Tenho a impressão de que naqueles tempos lia-se mais livros do que hoje. Os professores de português, no ginásio, exigiam leitura e interpretação de autores nacionais e portugueses consagrados. Senão, levávamos pau. Alguns liam por prazer, outros, por medo. Tenho cá minhas dúvidas se um adolescente de agora seria capaz de ler e entender o Dom Casmurro, do Machado de Assis. Em 1968, na quarta série do ginásio, por exigência do professor de português - o saudoso Fernando Costa Carvalho -, fiz um trabalho escolar, manuscrito, sobre esse livro. Um calhamaço de papel pautado. Tirei dez. Fechei o segundo semestre e não precisei fazer exame dessa matéria no final do ano. Dom Casmurro é, até hoje, das obras do mulato de Cosme Velho, o meu preferido.

Ler, ler, ler. Saber ler. Gostar de ler. Em simbologia, o livro é o símbolo do Universo: o Universo é um imenso livro. Afonso Romano de Sant’anna diz que quem lê está interpretando o mundo, que somos solicitados o tempo todo a ler o universo. Saint-Exupery, a respeito dessa leitura, do compromisso do saber com o ser, diz: "Vem alguém à minha propriedade e fala: ’lá é muito pobre. Só tem algumas pedras, algumas árvores e algumas cabras’. Ele não viu a minha propriedade. Aquilo era só o território. O principal estava invisível. O que faz a minha propriedade é aquilo que não se vê e que liga as pedras, as árvores e as cabras e me liga a tudo". Assim, a primeira leitura, a que só vê o território, tem um nível funcional, a leitura que faria, por exemplo, um agrimensor ou um advogado. Já a segunda, tem um nível significativo - é um diálogo, uma comunhão com as coisas.
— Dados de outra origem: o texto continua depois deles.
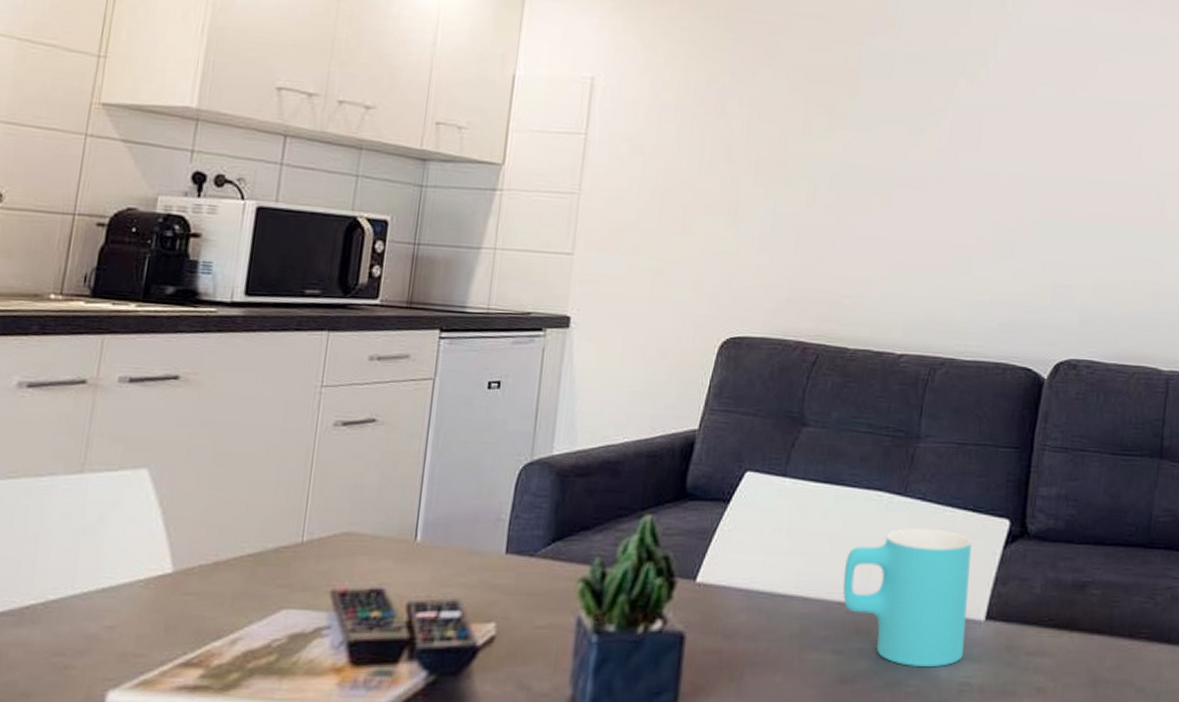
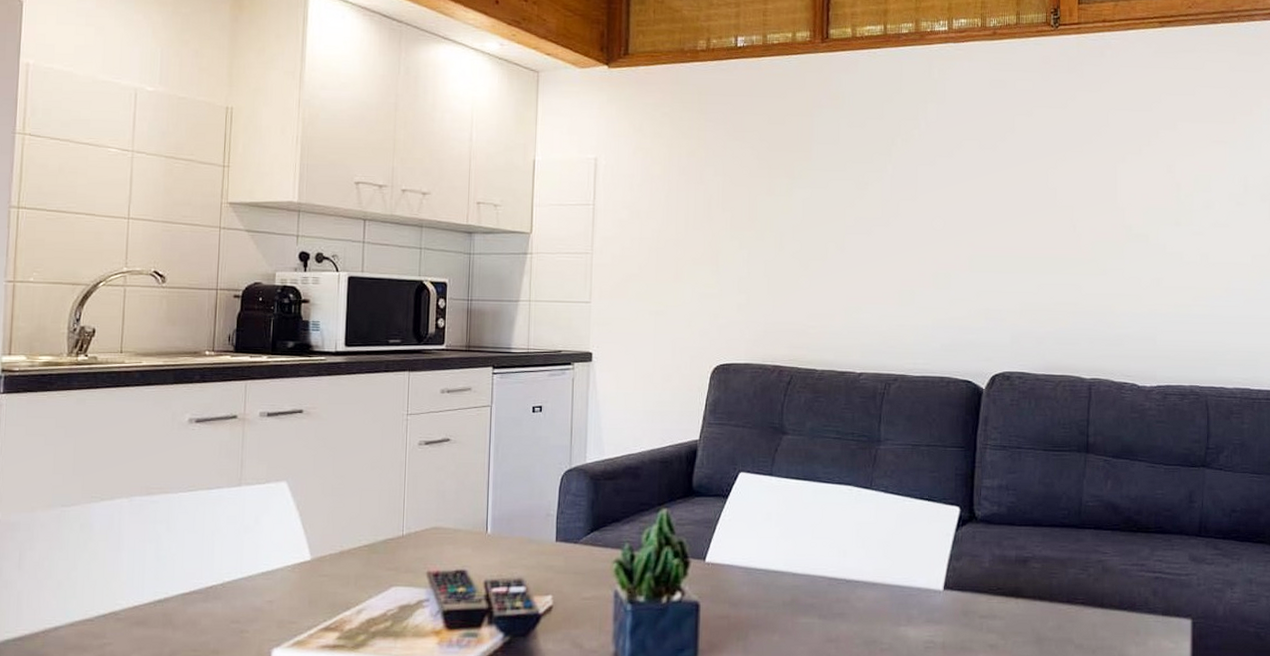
cup: present [843,527,972,668] -> none [824,515,928,629]

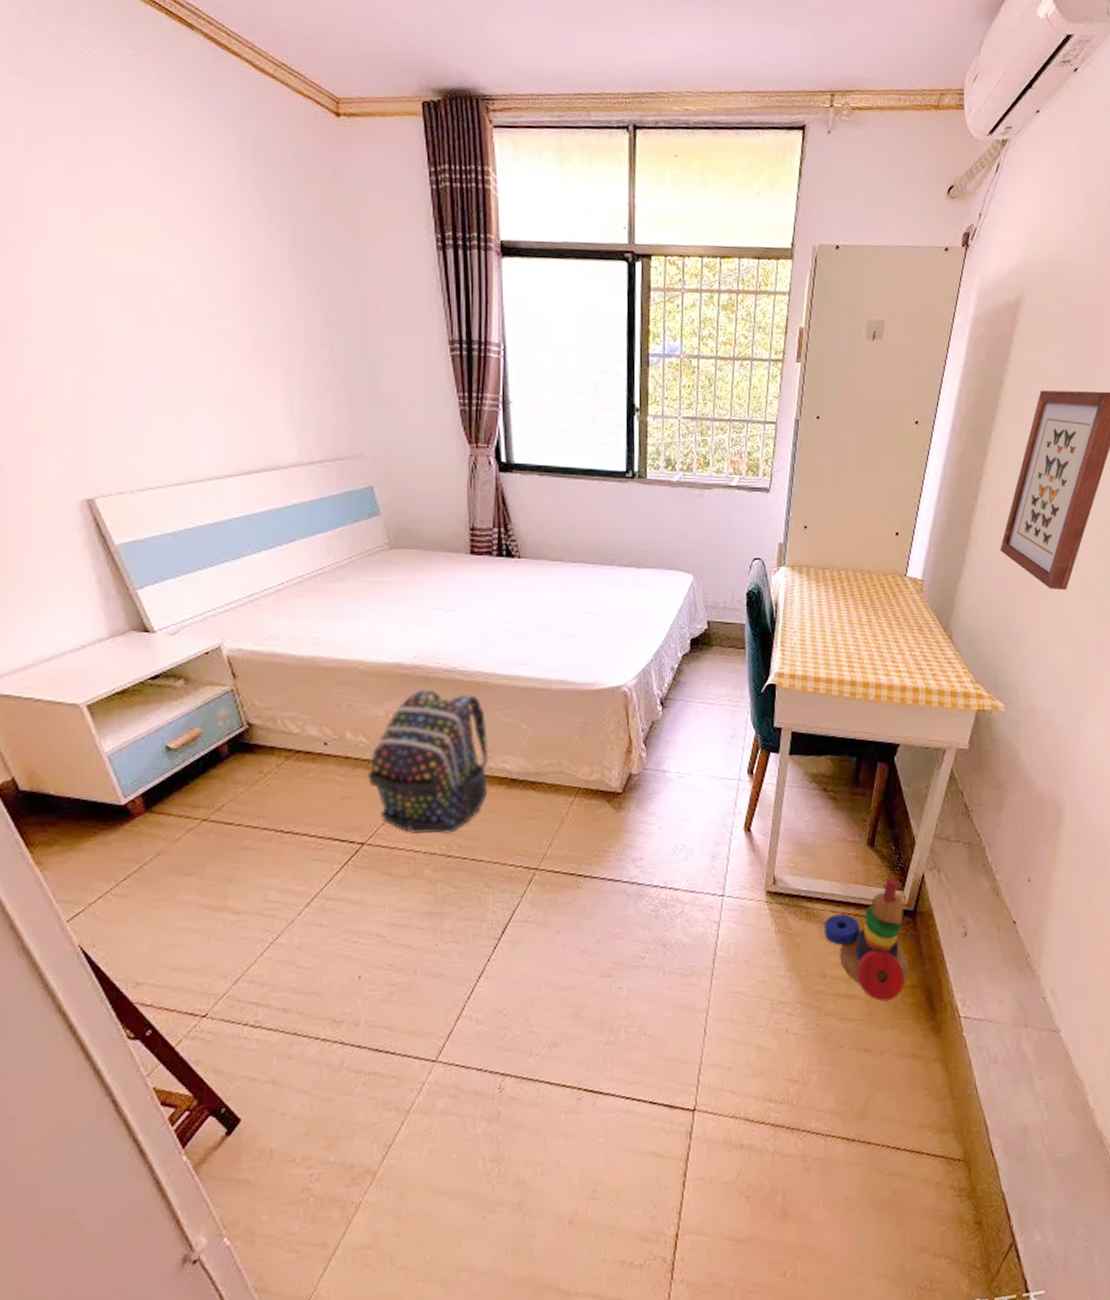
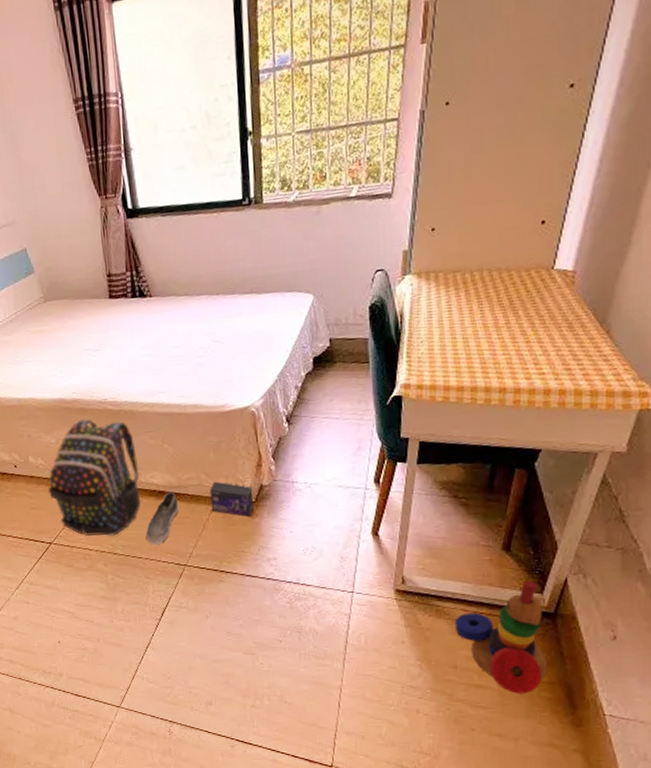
shoe: none [491,779,534,845] -> present [146,491,179,545]
box: none [571,768,621,810] -> present [210,481,254,517]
"No princípio era o Verbo" - são as primeiras palavras do Evangelho de São João. "O Verbo, o Logos, é, ao mesmo tempo - segundo René Guénon -, Pensamento e Palavra. Em si, Ele é o Intelecto divino, o ’lugar dos possíveis’. Em relação a nós, Ele se manifesta e se exprime pela Criação, na qual se realizam, na existência atual, alguns desses possíveis que, enquanto essências, estão contidas Nele desde toda a eternidade. A criação é obra do Verbo. Ela é também, por isso mesmo, sua manifestação, sua afirmação exterior. Por isso, o mundo é como uma linguagem divina àqueles que sabem compreendê-la". Nestes tempos de ideologias materialistas e coletivistas, de mediocrização e de estupidificação, saber ler e pensar por conta própria ainda é um excelente remédio para não se perder a individualidade, a autenticidade.


Nota do Editor: Eduardo Antonio de Souza Netto [1952 - 2012], caiçara, prosador (nas horas vácuas) de Ubatuba, para Ubatuba et orbi.